Chasewater Railway Museum Bits and Pieces No 81

More from December 1977

Chasewater Railway Museum Bits & Pieces 81 – Dec 1977

The Railway Preservation Society Newsletter

Chasewater News 22 – Part 2

Editorial

We are well into the close season on the railway and as usual the volunteer force has dropped, leaving the real ‘hard core’ of members to wade about in the mud and watch their fingers turn blue with cold.  Despite these hardships some work manages to be done.  However at the present moment in time we need money, more than anything else in the world – we need money!  In fact we need £5,400 by March.  If we don’t have this money by then we shall be in debt to the amount we have failed to raise, as the bank have promised a loan of £4,000 to be repaid over a twelve month period from the day the loan is taken.  Now it is blatantly obvious to even the most starry – eyed member that there is no way that our Society can raise up to £4,000 to repay a bank loan in twelve months.  This is the sixth Newsletter I have written in the past twelve months (in itself something of a record) and in each issue there has been an appeal for money to buy the line and each time the response has been minimal.  Gentlemen, I put it to you this way, unless each and everyone of you (and I mean everyone) donates (or loans) the Track & Development Fund £40 then the ambitions of the Company and Society will fail to have been realised and we will be confined forever to running over 500 yards of single line from nowhere to nowhere, that is until the members get fed up with the lack of expansion that would be possible and then the Society would fold – a miserable reflection upon members past and present.

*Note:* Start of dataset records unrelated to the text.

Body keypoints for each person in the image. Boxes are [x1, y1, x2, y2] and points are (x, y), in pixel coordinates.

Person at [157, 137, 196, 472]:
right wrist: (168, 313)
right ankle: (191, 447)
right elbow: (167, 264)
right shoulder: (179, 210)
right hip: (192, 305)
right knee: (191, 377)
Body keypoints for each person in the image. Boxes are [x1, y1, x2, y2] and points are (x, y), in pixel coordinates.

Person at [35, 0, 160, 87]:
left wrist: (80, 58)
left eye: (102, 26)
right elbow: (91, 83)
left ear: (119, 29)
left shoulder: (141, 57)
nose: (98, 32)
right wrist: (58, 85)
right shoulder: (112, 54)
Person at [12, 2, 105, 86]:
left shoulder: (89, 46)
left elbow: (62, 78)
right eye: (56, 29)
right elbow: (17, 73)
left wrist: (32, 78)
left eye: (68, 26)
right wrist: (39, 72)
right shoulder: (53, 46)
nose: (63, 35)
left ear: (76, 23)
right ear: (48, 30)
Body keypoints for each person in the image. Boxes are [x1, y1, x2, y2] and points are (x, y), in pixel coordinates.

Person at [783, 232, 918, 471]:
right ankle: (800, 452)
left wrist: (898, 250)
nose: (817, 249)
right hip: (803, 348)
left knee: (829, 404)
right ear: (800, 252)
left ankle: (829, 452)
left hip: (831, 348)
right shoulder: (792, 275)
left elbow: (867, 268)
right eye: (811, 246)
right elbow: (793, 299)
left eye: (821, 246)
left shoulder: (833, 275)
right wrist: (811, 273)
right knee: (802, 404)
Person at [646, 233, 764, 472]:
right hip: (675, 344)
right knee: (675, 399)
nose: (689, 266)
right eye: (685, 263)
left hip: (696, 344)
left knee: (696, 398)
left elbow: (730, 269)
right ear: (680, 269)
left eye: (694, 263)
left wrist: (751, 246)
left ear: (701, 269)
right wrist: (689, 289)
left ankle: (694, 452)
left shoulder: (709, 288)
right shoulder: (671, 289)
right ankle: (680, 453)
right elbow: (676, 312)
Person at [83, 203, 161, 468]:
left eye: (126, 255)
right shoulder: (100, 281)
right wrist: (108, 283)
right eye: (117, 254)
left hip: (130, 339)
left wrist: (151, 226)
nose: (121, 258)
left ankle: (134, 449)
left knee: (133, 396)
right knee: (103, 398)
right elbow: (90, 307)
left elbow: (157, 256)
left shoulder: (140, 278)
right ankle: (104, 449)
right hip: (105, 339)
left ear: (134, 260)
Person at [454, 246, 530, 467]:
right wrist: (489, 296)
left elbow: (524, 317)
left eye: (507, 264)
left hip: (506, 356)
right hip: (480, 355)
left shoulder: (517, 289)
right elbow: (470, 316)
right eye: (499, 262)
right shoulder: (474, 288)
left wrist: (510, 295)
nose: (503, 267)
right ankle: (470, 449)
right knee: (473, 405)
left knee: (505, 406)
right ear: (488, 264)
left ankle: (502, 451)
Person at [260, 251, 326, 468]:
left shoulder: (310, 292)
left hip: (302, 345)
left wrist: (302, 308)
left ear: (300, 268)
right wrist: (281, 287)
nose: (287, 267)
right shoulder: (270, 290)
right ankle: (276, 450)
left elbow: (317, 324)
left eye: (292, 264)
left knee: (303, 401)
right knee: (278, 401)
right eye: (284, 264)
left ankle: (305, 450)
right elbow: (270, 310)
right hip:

So the task is simple – £40 from every member (pay it in over a year and it’s less than £1 per week) or tear up your membership card as the Society will fold.

All monies to be paid to the Hon. Treasurer.

News from the line

Another season has come and gone before we’ve noticed and it came as rather a shock on the 9th October to realise that this was the last steaming until March of next year.  However the past season has been the most successful one ever, over 12,000 visitors having come to the railway and despite the worries over money, etc., next year should be even better.

Work going on has centred mainly on the tractor which has suffered a worn out cam shaft which cost the Society £50 it can ill afford.  Apart from that, work has been of the routine maintenance variety, ‘Invicta’ and ‘Alfred Paget’ being put into store until next March when they should pick up where they left off in October.  The fate of ‘Asbestos’ remains undecided until a hydraulic test in undertaken to ascertain the condition of the boiler tubes.  If many tubes blow then the engine will surely become a static exhibit until such time as the necessary money can be raised.  Negotiations for further motive power proceed on three fronts, however mums the word as they say (at least until the next issue).

AGM notes

This took place on 17th September at the Pear Tree Cottage Inn in Hednesford Road.  The meeting was opened by the President, Dave Ives, who pointed out that it was action, not words that were needed and that £5,400 must be raised by March, 1978.  Unless positive steps can be taken, then we can forget the rest of the line.  Around £40 was needed from every member and if this was not forthcoming not only would we lose the line but we would also lose the backing of Walsall Metropolitan Borough Council, which would be extremely sad as the Society is 18 years old this year and should have ‘come of age’.

The Meeting went on through the Agenda, the next item of importance was when it was unanimously decided to change the name of the Society from the Railway Preservation Society to the Chasewater Light Railway Society, as this was more in keeping with the aims and interests of the membership as represented by the meeting and would avoid confusion when dealing with the Press.  It also strengthens conformity between the Society and the Company.

The motion to sell theE1 locomotive to the Stroudley E1 Locomotive Centenary Restoration Fund was scrapped due to their inability to say that they would provide the necessary money by March 1978.

From AGM of the Chasewater Light Railway Company

Mr. MacMillan stated that it was not proper to appeal to the public for money until concrete proposals for the end of the line had been drawn up and planning permission had been obtained.  These plans were in the course of preparation and planning permission was 99.9% as Walsall Metropolitan Borough Council sees the railway as the biggest draw in the park and, apart from money, they would give as much help as they could.  For this reason alone it was ESSENTIAL that the loop line was purchased by the Society to prove to the Council that we were worthy of support and it is up to the membership i.e. EVERYONE READING THIS NEWSLETTER to pay for the line if the membership are fully behind the plans for the future.

Without determination the project would fail and the onus is on YOU.

We are at the end of the beginning – and hopefully it is not the beginning of the end

.Pictures from Lawrence Hodgkinson’s Collection.